- Born: 7 September 1960 (age 65) Modena, Italy
- Occupation: Executive
- Board member of: Parma Calcio 1913 (CEO, 2001–2003) S.S. Lazio (CEO, 2003) Parma Calcio 1913 (Vice President, 2003–2005) Modena F.C. (President, 2006–2007) Bologna F.C. 1909 (General manager, 2009) Calcio Padova (Counselor, 2012–2013) Virtus Bologna (CEO, 2019–2025)

= Luca Baraldi =

Italian sports executive

Luca Baraldi (born 7 September 1960) is an Italian sports executive and director. During his long-time career, he worked both in basketball with Virtus Bologna and in football for Parma, Lazio, Modena, Bologna and Padova.

==Biography==
Luca Baraldi was born in Modena, Emilia-Romagna, in 1960.

His professional career as a sports executive began in 2001, when the entrepreneur Calisto Tanzi, owner of Parmalat and Parma football team, convinced Baraldi to leave his career as a bank director for Banca Monte Parma and to enter the board of directors of Parma and Parmatour, and CEO of the football team for two years.

On 8 January 2003, he became CEO of S.S. Lazio, strongly supported by Cesare Geronzi, president of Capitalia, the bank controlling the Roman club. His task was to settle the accounts of the club, which has fallen into a serious financial crisis due to the collapse of Sergio Cragnotti's Cirio. Gradually, Baraldi's powers grew so that he also assumed the position of general manager. In this role he implemented the so-called Baraldi Plan, with the aim of reducing the enormous corporate deficit, consisting of the spreading of the players' salaries and in the transformation of part of their salaries into company shares. Baraldi's tenure at Lazio was quite short and in October 2003 he resigned, citing family needs as unspecified reasons.

In January 2004, he returned to Parma, where he became vice president and board member, but on 25 June 2005, he once again left the Emilian club. On 30 August 2006, he was elected vice president of the Serie B and at the same time he was appointed first vice president, then sports director, and later president of Modena F.C. But even in these roles his experience did not last long and in July 2007 he became an external collaborator of Rugby Colorno. In November 2009, he was appointed general manager of Bologna F.C., and in the 2012–2013 season he joined the board of directors of Calcio Padova with the role of managing director. In July 2013, with the sale of Calcio Padova by Marcello Cestaro to Diego Penocchio, he left his position.

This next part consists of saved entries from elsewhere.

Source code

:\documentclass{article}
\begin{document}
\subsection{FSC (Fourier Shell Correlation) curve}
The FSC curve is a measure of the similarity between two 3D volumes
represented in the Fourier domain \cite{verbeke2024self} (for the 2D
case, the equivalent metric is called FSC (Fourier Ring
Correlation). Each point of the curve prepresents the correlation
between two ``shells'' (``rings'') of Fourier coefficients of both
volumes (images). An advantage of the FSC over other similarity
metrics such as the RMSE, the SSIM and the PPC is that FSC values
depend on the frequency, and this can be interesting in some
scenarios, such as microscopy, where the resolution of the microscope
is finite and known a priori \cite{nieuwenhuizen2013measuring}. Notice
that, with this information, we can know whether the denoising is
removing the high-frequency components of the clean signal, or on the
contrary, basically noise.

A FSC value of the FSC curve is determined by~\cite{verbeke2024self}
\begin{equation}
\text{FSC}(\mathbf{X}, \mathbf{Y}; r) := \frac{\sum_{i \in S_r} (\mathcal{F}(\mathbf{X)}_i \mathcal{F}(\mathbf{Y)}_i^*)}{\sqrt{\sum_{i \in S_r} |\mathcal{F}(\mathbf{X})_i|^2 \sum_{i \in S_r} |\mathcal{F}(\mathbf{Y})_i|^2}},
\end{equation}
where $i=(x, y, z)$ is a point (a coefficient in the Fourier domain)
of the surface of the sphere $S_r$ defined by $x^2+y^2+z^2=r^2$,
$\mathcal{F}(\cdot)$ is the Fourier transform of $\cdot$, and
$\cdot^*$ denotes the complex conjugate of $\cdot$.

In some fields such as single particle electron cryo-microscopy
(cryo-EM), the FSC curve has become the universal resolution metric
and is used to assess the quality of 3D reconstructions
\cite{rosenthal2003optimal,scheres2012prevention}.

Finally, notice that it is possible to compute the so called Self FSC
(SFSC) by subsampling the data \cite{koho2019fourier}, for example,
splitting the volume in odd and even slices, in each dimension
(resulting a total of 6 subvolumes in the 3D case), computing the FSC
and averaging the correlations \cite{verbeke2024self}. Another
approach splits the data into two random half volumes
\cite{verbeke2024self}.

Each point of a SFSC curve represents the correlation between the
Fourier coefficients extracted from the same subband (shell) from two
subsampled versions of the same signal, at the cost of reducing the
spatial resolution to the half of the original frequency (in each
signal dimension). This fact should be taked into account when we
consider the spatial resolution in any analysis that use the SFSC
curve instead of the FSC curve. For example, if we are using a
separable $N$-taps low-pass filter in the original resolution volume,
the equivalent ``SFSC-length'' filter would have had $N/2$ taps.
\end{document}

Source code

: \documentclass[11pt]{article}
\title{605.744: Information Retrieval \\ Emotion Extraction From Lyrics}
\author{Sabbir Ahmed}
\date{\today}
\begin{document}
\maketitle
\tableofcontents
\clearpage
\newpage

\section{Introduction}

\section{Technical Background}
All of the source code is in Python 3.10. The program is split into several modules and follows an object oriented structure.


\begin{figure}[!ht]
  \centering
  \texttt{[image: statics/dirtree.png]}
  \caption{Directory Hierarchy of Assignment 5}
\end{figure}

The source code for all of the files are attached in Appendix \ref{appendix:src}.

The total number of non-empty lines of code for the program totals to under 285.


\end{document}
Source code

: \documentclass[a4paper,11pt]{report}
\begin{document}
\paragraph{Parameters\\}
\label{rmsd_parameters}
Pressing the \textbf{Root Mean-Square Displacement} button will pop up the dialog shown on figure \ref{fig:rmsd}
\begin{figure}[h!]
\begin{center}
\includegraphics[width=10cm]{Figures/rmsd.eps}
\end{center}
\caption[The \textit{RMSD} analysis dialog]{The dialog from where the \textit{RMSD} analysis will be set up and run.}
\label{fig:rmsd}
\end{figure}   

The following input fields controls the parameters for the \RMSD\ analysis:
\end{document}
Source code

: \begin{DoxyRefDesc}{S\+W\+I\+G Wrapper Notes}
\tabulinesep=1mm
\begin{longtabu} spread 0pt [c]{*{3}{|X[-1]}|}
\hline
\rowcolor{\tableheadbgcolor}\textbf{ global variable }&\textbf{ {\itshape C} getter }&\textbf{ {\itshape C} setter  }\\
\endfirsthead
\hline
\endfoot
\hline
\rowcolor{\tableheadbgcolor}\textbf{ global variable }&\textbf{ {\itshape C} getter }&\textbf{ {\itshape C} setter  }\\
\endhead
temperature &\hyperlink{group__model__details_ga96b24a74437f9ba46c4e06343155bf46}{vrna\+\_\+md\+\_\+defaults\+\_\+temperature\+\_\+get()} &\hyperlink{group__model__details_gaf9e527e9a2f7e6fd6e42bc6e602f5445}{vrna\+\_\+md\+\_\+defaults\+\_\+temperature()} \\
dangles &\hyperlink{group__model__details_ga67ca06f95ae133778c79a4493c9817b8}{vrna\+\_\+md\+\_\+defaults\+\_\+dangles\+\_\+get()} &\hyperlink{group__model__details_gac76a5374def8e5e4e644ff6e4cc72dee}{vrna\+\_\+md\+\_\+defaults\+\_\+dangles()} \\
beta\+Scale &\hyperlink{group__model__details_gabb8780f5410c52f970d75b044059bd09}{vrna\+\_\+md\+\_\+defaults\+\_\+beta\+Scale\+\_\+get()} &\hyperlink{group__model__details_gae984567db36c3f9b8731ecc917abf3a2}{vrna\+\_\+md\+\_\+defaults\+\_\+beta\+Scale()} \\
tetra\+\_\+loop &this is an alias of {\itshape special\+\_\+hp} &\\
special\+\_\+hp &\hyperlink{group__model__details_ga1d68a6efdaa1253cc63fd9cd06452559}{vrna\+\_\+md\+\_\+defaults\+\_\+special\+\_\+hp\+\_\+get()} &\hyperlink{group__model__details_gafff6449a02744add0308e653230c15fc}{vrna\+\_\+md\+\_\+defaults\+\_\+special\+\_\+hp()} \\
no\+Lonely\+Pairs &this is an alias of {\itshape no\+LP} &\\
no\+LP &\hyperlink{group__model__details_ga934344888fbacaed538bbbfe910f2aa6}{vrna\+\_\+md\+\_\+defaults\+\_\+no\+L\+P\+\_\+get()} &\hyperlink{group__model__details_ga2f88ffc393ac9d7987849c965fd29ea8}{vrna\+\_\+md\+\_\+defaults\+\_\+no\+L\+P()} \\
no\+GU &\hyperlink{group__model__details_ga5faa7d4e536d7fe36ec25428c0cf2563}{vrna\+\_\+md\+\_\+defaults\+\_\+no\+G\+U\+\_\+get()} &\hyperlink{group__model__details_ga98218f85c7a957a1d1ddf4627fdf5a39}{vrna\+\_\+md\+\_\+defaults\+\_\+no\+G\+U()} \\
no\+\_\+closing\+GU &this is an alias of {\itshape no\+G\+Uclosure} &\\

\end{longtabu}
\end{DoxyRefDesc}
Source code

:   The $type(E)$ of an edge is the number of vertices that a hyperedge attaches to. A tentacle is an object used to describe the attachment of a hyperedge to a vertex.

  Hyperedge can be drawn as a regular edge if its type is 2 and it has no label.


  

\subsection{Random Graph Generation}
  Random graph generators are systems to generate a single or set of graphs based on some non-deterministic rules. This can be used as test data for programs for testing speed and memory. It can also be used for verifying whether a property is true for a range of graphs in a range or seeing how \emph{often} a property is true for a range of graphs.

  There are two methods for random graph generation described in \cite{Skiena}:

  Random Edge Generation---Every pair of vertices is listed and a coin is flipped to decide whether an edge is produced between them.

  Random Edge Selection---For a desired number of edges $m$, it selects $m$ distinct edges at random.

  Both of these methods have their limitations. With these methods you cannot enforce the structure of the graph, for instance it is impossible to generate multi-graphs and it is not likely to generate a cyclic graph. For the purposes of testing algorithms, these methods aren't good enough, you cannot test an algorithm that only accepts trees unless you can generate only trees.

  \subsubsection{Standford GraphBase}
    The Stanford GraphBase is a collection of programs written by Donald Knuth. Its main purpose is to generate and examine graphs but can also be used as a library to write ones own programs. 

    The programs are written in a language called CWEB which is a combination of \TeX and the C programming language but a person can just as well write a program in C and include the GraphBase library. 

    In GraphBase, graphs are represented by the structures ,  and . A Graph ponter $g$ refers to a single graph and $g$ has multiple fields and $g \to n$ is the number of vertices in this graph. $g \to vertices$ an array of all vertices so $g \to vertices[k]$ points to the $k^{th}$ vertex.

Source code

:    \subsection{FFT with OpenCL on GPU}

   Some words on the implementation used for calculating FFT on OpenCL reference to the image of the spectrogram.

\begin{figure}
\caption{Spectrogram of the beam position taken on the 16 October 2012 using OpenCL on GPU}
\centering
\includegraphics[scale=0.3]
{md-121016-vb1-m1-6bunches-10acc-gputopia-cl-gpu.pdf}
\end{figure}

From January 2016 to January 2025, Baraldi hold the position of CEO of Segafredo Zanetti Grandi Eventi, a company that operationally supports the sponsorships of Segafredo Zanetti S.p.A. in the world of cycling and basketball.

In the summer of 2019, Baraldi became CEO of Virtus Bologna, a basketball team of which Segafredo's owner, Massimo Zanetti, is the majority shareholder and president. During his tenure as CEO, Virtus won its 16th national title in 2021, the EuroCup in 2022 and three Supercups. The club also returned to EuroLeague, the top-tier European competition, after 14 years. In January 2025, following disputes regarding the club's management, Zanetti removed Baraldi as CEO of Virtus, ending his 6 years-long tenure.

==Legal issues==
In 2007, due to the Parmalat's bankruptcy, Baraldi was sentenced to three years in jail, banned from public offices for five years and from private corporate offices for ten, and forced to pay a fine of 250,000 euros. However, the Court of Appeal of Bologna later acquitted him of all charges, ruling that "the fact does not exist".

The federal sports prosecutor's office also investigated him on charges of making fictitious capital gains when he was a leading board member of Parma. The FIGC National Disciplinary Commission acquitted him of all charges, finding that, on the date of the disputed market transactions, Baraldi was not within the Emilian club, but was actually working for Lazio.